## Requirements:
Transcribe each record exactly. Include every one.

:::::

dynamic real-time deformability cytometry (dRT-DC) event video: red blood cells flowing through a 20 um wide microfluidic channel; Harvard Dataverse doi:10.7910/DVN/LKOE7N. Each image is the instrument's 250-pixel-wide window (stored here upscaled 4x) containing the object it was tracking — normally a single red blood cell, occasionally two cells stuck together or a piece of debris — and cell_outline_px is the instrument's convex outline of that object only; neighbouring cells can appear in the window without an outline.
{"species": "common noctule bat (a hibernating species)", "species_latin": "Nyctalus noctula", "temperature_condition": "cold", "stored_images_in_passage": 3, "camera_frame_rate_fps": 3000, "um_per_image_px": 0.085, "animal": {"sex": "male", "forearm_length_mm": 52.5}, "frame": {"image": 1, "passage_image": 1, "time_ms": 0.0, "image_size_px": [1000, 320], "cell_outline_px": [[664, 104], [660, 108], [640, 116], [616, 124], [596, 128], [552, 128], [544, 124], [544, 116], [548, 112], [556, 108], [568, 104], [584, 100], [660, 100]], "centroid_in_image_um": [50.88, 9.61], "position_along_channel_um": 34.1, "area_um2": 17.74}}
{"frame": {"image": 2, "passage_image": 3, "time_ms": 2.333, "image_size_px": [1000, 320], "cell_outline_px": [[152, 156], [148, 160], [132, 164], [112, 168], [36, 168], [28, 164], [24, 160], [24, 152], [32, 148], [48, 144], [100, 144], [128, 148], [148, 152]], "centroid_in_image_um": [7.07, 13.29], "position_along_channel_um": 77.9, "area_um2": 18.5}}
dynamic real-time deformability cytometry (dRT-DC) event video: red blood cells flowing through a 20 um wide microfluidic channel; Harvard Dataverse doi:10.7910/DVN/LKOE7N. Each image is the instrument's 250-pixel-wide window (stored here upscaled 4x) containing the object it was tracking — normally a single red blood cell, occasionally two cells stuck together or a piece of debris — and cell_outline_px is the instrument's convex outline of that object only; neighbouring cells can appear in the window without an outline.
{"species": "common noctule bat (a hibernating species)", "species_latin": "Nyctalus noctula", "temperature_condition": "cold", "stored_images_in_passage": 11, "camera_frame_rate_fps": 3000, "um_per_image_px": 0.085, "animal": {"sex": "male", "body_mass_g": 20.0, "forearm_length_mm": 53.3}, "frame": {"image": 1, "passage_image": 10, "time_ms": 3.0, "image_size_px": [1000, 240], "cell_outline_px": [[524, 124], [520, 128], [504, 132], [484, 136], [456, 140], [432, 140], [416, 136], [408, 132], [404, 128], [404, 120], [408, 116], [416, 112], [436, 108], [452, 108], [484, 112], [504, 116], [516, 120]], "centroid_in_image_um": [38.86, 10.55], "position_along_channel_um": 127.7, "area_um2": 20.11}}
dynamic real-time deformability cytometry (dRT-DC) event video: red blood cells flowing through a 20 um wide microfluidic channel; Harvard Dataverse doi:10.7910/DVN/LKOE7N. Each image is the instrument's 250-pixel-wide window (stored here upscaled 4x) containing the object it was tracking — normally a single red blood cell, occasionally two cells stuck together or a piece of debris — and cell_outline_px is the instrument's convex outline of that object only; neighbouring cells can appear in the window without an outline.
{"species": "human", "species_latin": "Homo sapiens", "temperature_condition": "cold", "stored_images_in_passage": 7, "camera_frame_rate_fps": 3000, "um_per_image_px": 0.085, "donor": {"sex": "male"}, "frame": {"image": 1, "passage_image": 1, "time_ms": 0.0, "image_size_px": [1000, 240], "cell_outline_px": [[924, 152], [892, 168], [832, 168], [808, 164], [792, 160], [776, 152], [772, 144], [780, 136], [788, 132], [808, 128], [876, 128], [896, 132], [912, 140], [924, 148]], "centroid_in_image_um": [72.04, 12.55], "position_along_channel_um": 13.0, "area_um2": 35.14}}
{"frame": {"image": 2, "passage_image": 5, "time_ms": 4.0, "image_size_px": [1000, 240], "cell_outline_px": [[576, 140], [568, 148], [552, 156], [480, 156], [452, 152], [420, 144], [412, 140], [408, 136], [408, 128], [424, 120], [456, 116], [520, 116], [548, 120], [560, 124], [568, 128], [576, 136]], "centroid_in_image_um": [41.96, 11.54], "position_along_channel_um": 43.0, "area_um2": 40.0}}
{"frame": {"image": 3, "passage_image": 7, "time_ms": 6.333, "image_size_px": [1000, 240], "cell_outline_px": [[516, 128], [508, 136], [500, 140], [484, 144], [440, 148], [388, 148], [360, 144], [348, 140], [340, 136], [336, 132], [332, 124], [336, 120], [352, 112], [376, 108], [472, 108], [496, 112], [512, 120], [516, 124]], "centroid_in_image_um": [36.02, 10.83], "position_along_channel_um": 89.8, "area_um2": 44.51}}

:::::

## Problem solution:
dynamic real-time deformability cytometry (dRT-DC) event video: red blood cells flowing through a 20 um wide microfluidic channel; Harvard Dataverse doi:10.7910/DVN/LKOE7N. Each image is the instrument's 250-pixel-wide window (stored here upscaled 4x) containing the object it was tracking — normally a single red blood cell, occasionally two cells stuck together or a piece of debris — and cell_outline_px is the instrument's convex outline of that object only; neighbouring cells can appear in the window without an outline.
{"species": "common noctule bat (a hibernating species)", "species_latin": "Nyctalus noctula", "temperature_condition": "cold", "stored_images_in_passage": 3, "camera_frame_rate_fps": 3000, "um_per_image_px": 0.085, "animal": {"sex": "male", "forearm_length_mm": 52.5}, "frame": {"image": 1, "passage_image": 1, "time_ms": 0.0, "image_size_px": [1000, 320], "cell_outline_px": [[664, 104], [660, 108], [640, 116], [616, 124], [596, 128], [552, 128], [544, 124], [544, 116], [548, 112], [556, 108], [568, 104], [584, 100], [660, 100]], "centroid_in_image_um": [50.88, 9.61], "position_along_channel_um": 34.1, "area_um2": 17.74}}
{"frame": {"image": 2, "passage_image": 3, "time_ms": 2.333, "image_size_px": [1000, 320], "cell_outline_px": [[152, 156], [148, 160], [132, 164], [112, 168], [36, 168], [28, 164], [24, 160], [24, 152], [32, 148], [48, 144], [100, 144], [128, 148], [148, 152]], "centroid_in_image_um": [7.07, 13.29], "position_along_channel_um": 77.9, "area_um2": 18.5}}
dynamic real-time deformability cytometry (dRT-DC) event video: red blood cells flowing through a 20 um wide microfluidic channel; Harvard Dataverse doi:10.7910/DVN/LKOE7N. Each image is the instrument's 250-pixel-wide window (stored here upscaled 4x) containing the object it was tracking — normally a single red blood cell, occasionally two cells stuck together or a piece of debris — and cell_outline_px is the instrument's convex outline of that object only; neighbouring cells can appear in the window without an outline.
{"species": "common noctule bat (a hibernating species)", "species_latin": "Nyctalus noctula", "temperature_condition": "cold", "stored_images_in_passage": 11, "camera_frame_rate_fps": 3000, "um_per_image_px": 0.085, "animal": {"sex": "male", "body_mass_g": 20.0, "forearm_length_mm": 53.3}, "frame": {"image": 1, "passage_image": 10, "time_ms": 3.0, "image_size_px": [1000, 240], "cell_outline_px": [[524, 124], [520, 128], [504, 132], [484, 136], [456, 140], [432, 140], [416, 136], [408, 132], [404, 128], [404, 120], [408, 116], [416, 112], [436, 108], [452, 108], [484, 112], [504, 116], [516, 120]], "centroid_in_image_um": [38.86, 10.55], "position_along_channel_um": 127.7, "area_um2": 20.11}}
dynamic real-time deformability cytometry (dRT-DC) event video: red blood cells flowing through a 20 um wide microfluidic channel; Harvard Dataverse doi:10.7910/DVN/LKOE7N. Each image is the instrument's 250-pixel-wide window (stored here upscaled 4x) containing the object it was tracking — normally a single red blood cell, occasionally two cells stuck together or a piece of debris — and cell_outline_px is the instrument's convex outline of that object only; neighbouring cells can appear in the window without an outline.
{"species": "human", "species_latin": "Homo sapiens", "temperature_condition": "cold", "stored_images_in_passage": 7, "camera_frame_rate_fps": 3000, "um_per_image_px": 0.085, "donor": {"sex": "male"}, "frame": {"image": 1, "passage_image": 1, "time_ms": 0.0, "image_size_px": [1000, 240], "cell_outline_px": [[924, 152], [892, 168], [832, 168], [808, 164], [792, 160], [776, 152], [772, 144], [780, 136], [788, 132], [808, 128], [876, 128], [896, 132], [912, 140], [924, 148]], "centroid_in_image_um": [72.04, 12.55], "position_along_channel_um": 13.0, "area_um2": 35.14}}
{"frame": {"image": 2, "passage_image": 5, "time_ms": 4.0, "image_size_px": [1000, 240], "cell_outline_px": [[576, 140], [568, 148], [552, 156], [480, 156], [452, 152], [420, 144], [412, 140], [408, 136], [408, 128], [424, 120], [456, 116], [520, 116], [548, 120], [560, 124], [568, 128], [576, 136]], "centroid_in_image_um": [41.96, 11.54], "position_along_channel_um": 43.0, "area_um2": 40.0}}
{"frame": {"image": 3, "passage_image": 7, "time_ms": 6.333, "image_size_px": [1000, 240], "cell_outline_px": [[516, 128], [508, 136], [500, 140], [484, 144], [440, 148], [388, 148], [360, 144], [348, 140], [340, 136], [336, 132], [332, 124], [336, 120], [352, 112], [376, 108], [472, 108], [496, 112], [512, 120], [516, 124]], "centroid_in_image_um": [36.02, 10.83], "position_along_channel_um": 89.8, "area_um2": 44.51}}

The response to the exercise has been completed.